For each entry below, render its text as a JSON list of strings, with one string per line and blank lines omitted.

+++ INPUT DATA +++

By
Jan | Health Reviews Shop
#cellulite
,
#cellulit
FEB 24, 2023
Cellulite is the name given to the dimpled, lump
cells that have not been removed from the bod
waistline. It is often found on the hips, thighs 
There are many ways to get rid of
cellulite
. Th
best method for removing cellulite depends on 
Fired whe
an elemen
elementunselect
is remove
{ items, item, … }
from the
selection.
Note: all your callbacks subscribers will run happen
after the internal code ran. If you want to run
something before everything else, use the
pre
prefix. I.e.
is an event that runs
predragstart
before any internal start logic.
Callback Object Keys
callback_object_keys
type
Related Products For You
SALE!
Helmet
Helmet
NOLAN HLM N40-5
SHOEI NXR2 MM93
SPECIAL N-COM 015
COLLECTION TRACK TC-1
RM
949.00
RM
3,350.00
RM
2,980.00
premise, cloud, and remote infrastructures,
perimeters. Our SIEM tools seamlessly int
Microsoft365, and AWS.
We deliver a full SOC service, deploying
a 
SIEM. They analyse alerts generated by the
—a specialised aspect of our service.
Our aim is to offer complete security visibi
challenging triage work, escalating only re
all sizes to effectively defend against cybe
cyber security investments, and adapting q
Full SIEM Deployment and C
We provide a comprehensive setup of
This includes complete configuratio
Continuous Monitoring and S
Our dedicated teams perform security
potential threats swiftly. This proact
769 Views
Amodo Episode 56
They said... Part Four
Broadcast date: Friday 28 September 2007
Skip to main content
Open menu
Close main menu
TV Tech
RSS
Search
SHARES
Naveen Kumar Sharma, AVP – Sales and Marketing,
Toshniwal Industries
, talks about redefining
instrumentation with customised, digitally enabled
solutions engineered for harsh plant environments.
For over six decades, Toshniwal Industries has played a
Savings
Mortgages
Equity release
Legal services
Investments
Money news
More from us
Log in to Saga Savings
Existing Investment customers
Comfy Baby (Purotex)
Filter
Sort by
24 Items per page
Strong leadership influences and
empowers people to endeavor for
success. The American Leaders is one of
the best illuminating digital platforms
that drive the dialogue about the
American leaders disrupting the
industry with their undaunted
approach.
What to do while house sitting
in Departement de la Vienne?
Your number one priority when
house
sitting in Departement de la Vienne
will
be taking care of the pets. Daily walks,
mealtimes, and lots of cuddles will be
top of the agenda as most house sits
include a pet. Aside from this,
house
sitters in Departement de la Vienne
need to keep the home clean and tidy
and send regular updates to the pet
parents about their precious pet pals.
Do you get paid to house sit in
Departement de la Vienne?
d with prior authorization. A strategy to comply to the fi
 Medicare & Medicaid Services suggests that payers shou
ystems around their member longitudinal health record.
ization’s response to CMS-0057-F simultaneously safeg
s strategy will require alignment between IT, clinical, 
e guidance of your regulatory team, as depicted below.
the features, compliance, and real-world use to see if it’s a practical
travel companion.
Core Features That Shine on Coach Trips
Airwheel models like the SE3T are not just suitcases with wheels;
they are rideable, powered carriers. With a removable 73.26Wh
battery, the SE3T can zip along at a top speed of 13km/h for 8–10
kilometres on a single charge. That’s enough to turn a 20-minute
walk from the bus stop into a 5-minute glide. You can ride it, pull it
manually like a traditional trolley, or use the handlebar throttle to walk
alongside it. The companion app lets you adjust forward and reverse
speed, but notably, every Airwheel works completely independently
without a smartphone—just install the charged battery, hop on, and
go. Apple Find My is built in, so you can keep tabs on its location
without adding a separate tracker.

+++

_THE ANSWER_
[
  "By",
  "Jan | Health Reviews Shop",
  "#cellulite",
  ",",
  "#cellulit",
  "FEB 24, 2023",
  "Cellulite is the name given to the dimpled, lump",
  "cells that have not been removed from the bod",
  "waistline. It is often found on the hips, thighs ",
  "There are many ways to get rid of",
  "cellulite",
  ". Th",
  "best method for removing cellulite depends on ",
  "Fired whe",
  "an elemen",
  "elementunselect",
  "is remove",
  "{ items, item, … }",
  "from the",
  "selection.",
  "Note: all your callbacks subscribers will run happen",
  "after the internal code ran. If you want to run",
  "something before everything else, use the",
  "pre",
  "prefix. I.e.",
  "is an event that runs",
  "predragstart",
  "before any internal start logic.",
  "Callback Object Keys",
  "callback_object_keys",
  "type",
  "Related Products For You",
  "SALE!",
  "Helmet",
  "Helmet",
  "NOLAN HLM N40-5",
  "SHOEI NXR2 MM93",
  "SPECIAL N-COM 015",
  "COLLECTION TRACK TC-1",
  "RM",
  "949.00",
  "RM",
  "3,350.00",
  "RM",
  "2,980.00",
  "premise, cloud, and remote infrastructures,",
  "perimeters. Our SIEM tools seamlessly int",
  "Microsoft365, and AWS.",
  "We deliver a full SOC service, deploying",
  "a ",
  "SIEM. They analyse alerts generated by the",
  "—a specialised aspect of our service.",
  "Our aim is to offer complete security visibi",
  "challenging triage work, escalating only re",
  "all sizes to effectively defend against cybe",
  "cyber security investments, and adapting q",
  "Full SIEM Deployment and C",
  "We provide a comprehensive setup of",
  "This includes complete configuratio",
  "Continuous Monitoring and S",
  "Our dedicated teams perform security",
  "potential threats swiftly. This proact",
  "769 Views",
  "Amodo Episode 56",
  "They said... Part Four",
  "Broadcast date: Friday 28 September 2007",
  "Skip to main content",
  "Open menu",
  "Close main menu",
  "TV Tech",
  "RSS",
  "Search",
  "SHARES",
  "Naveen Kumar Sharma, AVP – Sales and Marketing,",
  "Toshniwal Industries",
  ", talks about redefining",
  "instrumentation with customised, digitally enabled",
  "solutions engineered for harsh plant environments.",
  "For over six decades, Toshniwal Industries has played a",
  "Savings",
  "Mortgages",
  "Equity release",
  "Legal services",
  "Investments",
  "Money news",
  "More from us",
  "Log in to Saga Savings",
  "Existing Investment customers",
  "Comfy Baby (Purotex)",
  "Filter",
  "Sort by",
  "24 Items per page",
  "Strong leadership influences and",
  "empowers people to endeavor for",
  "success. The American Leaders is one of",
  "the best illuminating digital platforms",
  "that drive the dialogue about the",
  "American leaders disrupting the",
  "industry with their undaunted",
  "approach.",
  "What to do while house sitting",
  "in Departement de la Vienne?",
  "Your number one priority when",
  "house",
  "sitting in Departement de la Vienne",
  "will",
  "be taking care of the pets. Daily walks,",
  "mealtimes, and lots of cuddles will be",
  "top of the agenda as most house sits",
  "include a pet. Aside from this,",
  "house",
  "sitters in Departement de la Vienne",
  "need to keep the home clean and tidy",
  "and send regular updates to the pet",
  "parents about their precious pet pals.",
  "Do you get paid to house sit in",
  "Departement de la Vienne?",
  "d with prior authorization. A strategy to comply to the fi",
  " Medicare & Medicaid Services suggests that payers shou",
  "ystems around their member longitudinal health record.",
  "ization’s response to CMS-0057-F simultaneously safeg",
  "s strategy will require alignment between IT, clinical, ",
  "e guidance of your regulatory team, as depicted below.",
  "the features, compliance, and real-world use to see if it’s a practical",
  "travel companion.",
  "Core Features That Shine on Coach Trips",
  "Airwheel models like the SE3T are not just suitcases with wheels;",
  "they are rideable, powered carriers. With a removable 73.26Wh",
  "battery, the SE3T can zip along at a top speed of 13km/h for 8–10",
  "kilometres on a single charge. That’s enough to turn a 20-minute",
  "walk from the bus stop into a 5-minute glide. You can ride it, pull it",
  "manually like a traditional trolley, or use the handlebar throttle to walk",
  "alongside it. The companion app lets you adjust forward and reverse",
  "speed, but notably, every Airwheel works completely independently",
  "without a smartphone—just install the charged battery, hop on, and",
  "go. Apple Find My is built in, so you can keep tabs on its location",
  "without adding a separate tracker."
]